* _TASK PROMPT_: The line holding "香さん(30)妊娠で心と体に生じた変化も" and all lines that follow it to the end of the data: return these exactly, and nothing more.

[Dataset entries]
####

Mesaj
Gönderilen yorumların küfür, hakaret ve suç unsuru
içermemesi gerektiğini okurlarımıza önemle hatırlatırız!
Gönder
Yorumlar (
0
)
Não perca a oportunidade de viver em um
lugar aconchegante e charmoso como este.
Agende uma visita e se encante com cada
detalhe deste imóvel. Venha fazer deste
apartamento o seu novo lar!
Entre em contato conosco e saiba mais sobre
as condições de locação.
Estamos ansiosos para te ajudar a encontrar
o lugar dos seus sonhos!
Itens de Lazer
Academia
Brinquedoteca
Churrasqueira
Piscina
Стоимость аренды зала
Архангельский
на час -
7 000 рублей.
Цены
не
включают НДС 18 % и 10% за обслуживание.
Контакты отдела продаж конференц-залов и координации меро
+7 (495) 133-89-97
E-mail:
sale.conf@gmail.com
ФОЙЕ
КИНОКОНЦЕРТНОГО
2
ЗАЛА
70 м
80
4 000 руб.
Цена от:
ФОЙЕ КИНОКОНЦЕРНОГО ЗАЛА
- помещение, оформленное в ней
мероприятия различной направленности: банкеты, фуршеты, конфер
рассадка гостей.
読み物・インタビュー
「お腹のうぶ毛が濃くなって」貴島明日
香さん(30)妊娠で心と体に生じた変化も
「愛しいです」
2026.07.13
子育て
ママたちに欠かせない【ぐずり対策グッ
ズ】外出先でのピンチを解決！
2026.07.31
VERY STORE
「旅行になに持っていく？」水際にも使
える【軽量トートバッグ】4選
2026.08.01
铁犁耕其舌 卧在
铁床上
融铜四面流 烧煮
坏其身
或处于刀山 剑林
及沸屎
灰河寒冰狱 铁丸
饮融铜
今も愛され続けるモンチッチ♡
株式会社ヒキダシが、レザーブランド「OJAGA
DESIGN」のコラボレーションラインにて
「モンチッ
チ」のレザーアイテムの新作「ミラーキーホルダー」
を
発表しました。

####

* _FINAL ANSWER_:
香さん(30)妊娠で心と体に生じた変化も
「愛しいです」
2026.07.13
子育て
ママたちに欠かせない【ぐずり対策グッ
ズ】外出先でのピンチを解決！
2026.07.31
VERY STORE
「旅行になに持っていく？」水際にも使
える【軽量トートバッグ】4選
2026.08.01
铁犁耕其舌 卧在
铁床上
融铜四面流 烧煮
坏其身
或处于刀山 剑林
及沸屎
灰河寒冰狱 铁丸
饮融铜
今も愛され続けるモンチッチ♡
株式会社ヒキダシが、レザーブランド「OJAGA
DESIGN」のコラボレーションラインにて
「モンチッ
チ」のレザーアイテムの新作「ミラーキーホルダー」
を
発表しました。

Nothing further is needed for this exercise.